What the task asks: Each line of the listing that includes the string "lines" is to be identified and copied.

Start of Block

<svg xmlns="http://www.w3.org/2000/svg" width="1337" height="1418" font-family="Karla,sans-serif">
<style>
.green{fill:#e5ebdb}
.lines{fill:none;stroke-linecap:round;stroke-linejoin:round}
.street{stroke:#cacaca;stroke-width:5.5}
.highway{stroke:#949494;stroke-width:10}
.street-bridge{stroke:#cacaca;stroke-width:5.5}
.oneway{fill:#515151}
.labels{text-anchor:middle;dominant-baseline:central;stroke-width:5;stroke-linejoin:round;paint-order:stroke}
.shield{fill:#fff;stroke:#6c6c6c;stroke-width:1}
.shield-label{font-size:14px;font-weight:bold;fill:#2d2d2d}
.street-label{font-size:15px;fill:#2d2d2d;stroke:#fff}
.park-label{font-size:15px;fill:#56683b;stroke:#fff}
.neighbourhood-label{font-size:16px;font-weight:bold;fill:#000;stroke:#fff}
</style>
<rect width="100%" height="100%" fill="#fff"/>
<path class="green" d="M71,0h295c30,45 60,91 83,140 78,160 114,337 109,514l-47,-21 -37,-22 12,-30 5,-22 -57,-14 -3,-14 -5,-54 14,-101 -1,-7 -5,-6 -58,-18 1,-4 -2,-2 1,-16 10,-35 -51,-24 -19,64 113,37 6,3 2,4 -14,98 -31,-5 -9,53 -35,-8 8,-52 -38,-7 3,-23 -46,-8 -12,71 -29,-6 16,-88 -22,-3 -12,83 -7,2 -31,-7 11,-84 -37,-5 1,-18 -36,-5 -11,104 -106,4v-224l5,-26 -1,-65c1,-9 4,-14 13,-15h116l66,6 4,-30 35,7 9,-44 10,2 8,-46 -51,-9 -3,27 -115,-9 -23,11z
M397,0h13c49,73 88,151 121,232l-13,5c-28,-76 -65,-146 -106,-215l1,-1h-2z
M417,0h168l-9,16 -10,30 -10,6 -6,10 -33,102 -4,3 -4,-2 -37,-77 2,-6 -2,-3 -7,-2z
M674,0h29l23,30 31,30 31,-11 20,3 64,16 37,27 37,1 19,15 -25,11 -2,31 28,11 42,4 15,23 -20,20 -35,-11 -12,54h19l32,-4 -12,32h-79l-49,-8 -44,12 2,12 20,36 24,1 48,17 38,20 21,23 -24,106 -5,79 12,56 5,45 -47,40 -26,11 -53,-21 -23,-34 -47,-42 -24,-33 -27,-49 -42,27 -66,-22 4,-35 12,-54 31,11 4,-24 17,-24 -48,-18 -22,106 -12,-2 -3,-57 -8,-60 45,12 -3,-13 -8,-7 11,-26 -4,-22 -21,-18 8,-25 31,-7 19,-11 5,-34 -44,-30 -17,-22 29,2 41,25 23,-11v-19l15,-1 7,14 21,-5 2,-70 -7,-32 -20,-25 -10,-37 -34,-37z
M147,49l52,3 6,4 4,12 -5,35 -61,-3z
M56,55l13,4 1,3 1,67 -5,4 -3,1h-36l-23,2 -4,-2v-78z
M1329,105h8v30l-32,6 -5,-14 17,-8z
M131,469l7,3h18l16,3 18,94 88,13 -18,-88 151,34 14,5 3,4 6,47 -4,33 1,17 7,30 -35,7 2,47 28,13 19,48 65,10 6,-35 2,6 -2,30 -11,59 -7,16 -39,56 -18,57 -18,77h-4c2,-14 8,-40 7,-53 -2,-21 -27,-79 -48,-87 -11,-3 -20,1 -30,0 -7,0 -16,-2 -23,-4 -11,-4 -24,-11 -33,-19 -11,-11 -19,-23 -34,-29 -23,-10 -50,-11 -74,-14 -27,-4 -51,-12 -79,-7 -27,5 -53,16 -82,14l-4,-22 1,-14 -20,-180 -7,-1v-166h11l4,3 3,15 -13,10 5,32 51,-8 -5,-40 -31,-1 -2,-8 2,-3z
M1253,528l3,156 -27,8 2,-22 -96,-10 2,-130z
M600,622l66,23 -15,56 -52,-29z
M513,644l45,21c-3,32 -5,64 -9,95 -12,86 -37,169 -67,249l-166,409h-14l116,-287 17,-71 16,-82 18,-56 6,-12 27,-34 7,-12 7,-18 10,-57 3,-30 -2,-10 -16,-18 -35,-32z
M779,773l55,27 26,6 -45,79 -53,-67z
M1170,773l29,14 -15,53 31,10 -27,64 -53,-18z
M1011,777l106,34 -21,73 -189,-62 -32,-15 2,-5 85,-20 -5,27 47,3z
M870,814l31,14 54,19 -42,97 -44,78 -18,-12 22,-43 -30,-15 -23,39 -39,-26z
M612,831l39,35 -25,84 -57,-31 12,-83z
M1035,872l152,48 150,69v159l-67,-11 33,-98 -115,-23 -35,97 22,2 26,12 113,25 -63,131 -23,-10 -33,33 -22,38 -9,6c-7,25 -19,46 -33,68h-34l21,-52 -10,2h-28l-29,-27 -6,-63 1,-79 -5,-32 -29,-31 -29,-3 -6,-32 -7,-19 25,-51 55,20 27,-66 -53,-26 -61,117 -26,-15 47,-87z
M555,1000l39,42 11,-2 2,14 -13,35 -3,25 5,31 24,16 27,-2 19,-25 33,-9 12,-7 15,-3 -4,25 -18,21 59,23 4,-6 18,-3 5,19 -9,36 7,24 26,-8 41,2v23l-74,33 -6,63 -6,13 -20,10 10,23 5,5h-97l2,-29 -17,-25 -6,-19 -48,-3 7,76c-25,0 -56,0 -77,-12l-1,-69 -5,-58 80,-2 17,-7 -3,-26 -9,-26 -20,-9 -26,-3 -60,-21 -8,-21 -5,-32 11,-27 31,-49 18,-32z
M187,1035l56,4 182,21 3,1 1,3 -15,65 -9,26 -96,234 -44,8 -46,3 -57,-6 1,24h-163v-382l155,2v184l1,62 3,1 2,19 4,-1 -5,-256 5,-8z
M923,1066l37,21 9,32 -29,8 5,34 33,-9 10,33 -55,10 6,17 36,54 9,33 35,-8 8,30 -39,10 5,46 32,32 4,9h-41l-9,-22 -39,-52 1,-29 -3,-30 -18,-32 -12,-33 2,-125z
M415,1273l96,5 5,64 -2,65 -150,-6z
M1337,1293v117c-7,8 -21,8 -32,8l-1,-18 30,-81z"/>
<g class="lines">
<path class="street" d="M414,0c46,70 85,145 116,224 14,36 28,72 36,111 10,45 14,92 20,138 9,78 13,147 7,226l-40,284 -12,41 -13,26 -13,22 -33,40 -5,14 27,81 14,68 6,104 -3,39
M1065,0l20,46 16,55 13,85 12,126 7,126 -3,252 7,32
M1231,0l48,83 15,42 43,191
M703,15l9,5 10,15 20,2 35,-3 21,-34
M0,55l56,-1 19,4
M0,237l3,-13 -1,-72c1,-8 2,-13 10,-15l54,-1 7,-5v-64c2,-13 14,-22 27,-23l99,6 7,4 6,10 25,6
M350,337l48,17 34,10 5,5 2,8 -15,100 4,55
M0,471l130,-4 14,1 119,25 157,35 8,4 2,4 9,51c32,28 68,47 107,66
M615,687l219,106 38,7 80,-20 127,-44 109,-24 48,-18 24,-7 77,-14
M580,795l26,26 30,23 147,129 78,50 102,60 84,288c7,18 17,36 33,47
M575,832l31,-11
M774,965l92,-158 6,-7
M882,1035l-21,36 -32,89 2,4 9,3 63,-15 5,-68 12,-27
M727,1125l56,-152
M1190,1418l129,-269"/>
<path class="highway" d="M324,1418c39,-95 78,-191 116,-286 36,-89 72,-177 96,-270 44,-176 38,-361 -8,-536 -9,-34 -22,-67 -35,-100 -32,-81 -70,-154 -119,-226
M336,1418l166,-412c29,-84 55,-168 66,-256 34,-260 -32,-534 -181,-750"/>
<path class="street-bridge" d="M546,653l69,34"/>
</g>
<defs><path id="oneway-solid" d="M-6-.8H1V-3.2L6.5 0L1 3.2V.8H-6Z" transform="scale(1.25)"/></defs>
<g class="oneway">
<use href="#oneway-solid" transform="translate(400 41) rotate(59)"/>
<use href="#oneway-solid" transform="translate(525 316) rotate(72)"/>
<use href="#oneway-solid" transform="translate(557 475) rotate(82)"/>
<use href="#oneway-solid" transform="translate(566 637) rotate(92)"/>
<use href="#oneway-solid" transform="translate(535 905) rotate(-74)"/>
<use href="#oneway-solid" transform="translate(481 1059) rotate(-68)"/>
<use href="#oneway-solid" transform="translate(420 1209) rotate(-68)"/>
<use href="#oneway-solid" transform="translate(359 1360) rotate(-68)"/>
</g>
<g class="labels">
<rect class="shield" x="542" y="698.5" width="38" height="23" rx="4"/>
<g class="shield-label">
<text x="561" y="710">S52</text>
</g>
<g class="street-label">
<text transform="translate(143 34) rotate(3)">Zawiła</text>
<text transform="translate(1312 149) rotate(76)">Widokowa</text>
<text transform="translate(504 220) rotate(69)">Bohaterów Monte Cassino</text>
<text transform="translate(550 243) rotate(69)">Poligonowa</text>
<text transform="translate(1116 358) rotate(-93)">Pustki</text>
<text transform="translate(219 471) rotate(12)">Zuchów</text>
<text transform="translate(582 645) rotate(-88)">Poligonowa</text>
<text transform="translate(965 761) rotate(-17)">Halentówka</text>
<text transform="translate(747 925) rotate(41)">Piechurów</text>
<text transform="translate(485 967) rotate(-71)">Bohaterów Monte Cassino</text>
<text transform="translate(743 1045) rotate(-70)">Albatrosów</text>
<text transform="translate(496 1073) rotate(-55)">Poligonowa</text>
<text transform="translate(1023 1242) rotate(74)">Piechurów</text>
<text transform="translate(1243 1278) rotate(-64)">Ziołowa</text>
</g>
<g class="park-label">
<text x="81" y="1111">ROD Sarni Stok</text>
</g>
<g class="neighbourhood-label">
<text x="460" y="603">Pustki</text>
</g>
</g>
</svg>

End of Block

Result of the task:
.lines{fill:none;stroke-linecap:round;stroke-linejoin:round}
<g class="lines">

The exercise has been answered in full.